DOCUMENT PASSAGE =>

* * * * * * *

Abstract
Al2O3 films have long been widely used as inorganic encapsulation or passivation layers. The Al2O3 single layer, however, exhibits not only a relatively low barrier performance but also poor environmental stability under harsh conditions due to its hydrolysis reaction with water vapor. Thus, to further improve its environmental reliability and barrier performance as a gas diffusion barrier (GDB), the GDB should be newly designed by forming a nanolaminate structure with ultra-thin sublayers. In addition, through the use of a multilayer based on nanolaminate/organic layers, the nanolaminate film can be effectively protected by a SiO2-inserted organic layer. In this study, alternately stacked nanolaminate/silane-based organic layers are proposed. The nanolaminate-based multilayer achieved a water vapor transmission rate (WVTR) of 5.94 × 10−5 g/m2/day under 60°C/90% accelerated conditions. In addition, after a bending test, the nanolaminate-based multilayer showed a WVTR increase by a magnitude of one order under a 0.63% bending strain. The proposed environmentally and mechanically stable hybrid thin-film encapsulation offers a strong potential for the realization of washable, wearable, or flexible displays in the future.

* * * * * * *

ASSIGNMENT => Condense the paragraph of the abstract that begins "Al2O3 films have long been widely used" into a short bulleted list that keeps its main facts.

* * * * * * *

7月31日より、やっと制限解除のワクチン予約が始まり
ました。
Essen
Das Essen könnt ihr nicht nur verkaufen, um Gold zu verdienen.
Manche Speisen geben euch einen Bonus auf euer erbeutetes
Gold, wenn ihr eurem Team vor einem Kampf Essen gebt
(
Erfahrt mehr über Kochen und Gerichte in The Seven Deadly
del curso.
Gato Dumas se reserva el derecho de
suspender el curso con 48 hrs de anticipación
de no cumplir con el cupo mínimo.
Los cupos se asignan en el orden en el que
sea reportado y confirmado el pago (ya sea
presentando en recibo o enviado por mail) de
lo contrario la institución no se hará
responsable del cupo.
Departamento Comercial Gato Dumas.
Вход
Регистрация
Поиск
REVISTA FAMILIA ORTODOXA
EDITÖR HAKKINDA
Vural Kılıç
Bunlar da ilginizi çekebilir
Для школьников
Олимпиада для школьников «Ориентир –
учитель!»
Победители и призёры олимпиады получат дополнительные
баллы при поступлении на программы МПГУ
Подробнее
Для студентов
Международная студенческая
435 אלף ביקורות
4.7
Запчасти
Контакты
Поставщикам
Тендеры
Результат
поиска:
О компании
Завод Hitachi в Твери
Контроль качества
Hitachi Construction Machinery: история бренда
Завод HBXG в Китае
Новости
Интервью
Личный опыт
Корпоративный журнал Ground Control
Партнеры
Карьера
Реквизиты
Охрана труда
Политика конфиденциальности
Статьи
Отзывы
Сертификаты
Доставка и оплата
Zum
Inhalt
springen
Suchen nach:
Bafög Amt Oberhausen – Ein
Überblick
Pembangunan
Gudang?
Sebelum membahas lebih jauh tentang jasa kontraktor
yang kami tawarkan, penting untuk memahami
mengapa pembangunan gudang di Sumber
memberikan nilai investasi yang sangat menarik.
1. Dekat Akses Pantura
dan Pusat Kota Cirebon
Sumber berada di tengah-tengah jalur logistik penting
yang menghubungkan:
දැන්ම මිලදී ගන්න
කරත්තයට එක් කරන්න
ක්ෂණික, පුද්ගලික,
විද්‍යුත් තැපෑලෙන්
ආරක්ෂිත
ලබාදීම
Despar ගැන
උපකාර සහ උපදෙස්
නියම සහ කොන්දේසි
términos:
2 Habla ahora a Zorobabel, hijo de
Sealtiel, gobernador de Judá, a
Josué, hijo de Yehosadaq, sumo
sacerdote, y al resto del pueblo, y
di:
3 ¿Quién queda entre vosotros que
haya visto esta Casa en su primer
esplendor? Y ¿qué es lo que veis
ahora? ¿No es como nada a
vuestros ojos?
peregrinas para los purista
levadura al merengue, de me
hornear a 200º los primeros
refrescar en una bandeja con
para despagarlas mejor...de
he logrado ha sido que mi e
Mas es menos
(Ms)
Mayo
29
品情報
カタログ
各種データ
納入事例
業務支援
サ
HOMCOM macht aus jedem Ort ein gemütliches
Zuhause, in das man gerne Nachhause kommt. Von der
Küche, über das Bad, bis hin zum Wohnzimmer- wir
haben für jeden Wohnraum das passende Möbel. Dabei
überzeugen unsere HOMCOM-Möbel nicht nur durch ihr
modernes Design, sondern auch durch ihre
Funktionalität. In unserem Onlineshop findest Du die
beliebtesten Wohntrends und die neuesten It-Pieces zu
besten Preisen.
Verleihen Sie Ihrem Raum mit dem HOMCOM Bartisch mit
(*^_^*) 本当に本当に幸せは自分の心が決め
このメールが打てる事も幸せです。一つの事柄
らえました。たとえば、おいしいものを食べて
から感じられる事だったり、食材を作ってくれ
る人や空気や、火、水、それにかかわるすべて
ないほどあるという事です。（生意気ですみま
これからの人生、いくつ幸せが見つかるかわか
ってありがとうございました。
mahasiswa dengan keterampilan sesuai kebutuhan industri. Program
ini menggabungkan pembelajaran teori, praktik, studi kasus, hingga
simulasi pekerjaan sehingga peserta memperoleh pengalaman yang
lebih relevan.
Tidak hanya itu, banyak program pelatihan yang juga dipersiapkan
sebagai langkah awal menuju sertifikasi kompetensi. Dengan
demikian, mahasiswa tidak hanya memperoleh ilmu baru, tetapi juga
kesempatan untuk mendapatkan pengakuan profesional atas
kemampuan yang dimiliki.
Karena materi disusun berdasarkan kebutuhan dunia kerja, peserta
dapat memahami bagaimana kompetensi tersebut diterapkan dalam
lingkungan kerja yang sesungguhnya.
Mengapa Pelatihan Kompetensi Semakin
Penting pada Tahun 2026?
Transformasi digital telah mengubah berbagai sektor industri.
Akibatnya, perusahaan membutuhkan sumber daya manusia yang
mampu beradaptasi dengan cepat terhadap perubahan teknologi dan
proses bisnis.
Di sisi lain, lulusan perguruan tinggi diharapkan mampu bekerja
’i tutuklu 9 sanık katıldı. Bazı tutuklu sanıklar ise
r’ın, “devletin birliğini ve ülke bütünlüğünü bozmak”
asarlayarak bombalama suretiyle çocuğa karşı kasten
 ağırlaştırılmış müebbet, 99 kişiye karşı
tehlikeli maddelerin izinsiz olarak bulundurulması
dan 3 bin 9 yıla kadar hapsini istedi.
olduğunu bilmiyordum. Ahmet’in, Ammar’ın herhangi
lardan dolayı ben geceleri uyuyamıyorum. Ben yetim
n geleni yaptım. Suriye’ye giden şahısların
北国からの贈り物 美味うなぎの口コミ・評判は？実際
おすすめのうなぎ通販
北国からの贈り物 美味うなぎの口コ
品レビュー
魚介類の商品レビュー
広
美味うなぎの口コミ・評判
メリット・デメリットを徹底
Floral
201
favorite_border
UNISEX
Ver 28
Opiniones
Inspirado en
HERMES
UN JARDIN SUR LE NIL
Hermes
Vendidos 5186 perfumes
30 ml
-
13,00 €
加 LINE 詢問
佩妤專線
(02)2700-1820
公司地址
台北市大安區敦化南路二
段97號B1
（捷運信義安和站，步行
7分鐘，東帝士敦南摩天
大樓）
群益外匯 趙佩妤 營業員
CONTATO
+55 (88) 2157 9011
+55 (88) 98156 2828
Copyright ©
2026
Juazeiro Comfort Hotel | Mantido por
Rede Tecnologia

* * * * * * *

RESPONSE BOX =>
- Al2O3 films are widely used as inorganic encapsulation or passivation layers.
- A single Al2O3 layer has relatively low barrier performance and poor environmental stability under harsh conditions, because it hydrolyzes in water vapor.
- To improve reliability and barrier performance as a gas diffusion barrier (GDB), the GDB should use a nanolaminate structure with ultra-thin sublayers.
- In a nanolaminate/organic multilayer, a SiO2-inserted organic layer can effectively protect the nanolaminate film.
- The study proposes alternately stacked nanolaminate and silane-based organic layers.
- This multilayer reached a water vapor transmission rate (WVTR) of 5.94 × 10−5 g/m2/day under 60°C/90% accelerated conditions.
- After a bending test at 0.63% bending strain, its WVTR rose by one order of magnitude.
- The hybrid thin-film encapsulation is environmentally and mechanically stable and shows strong potential for future washable, wearable, or flexible displays.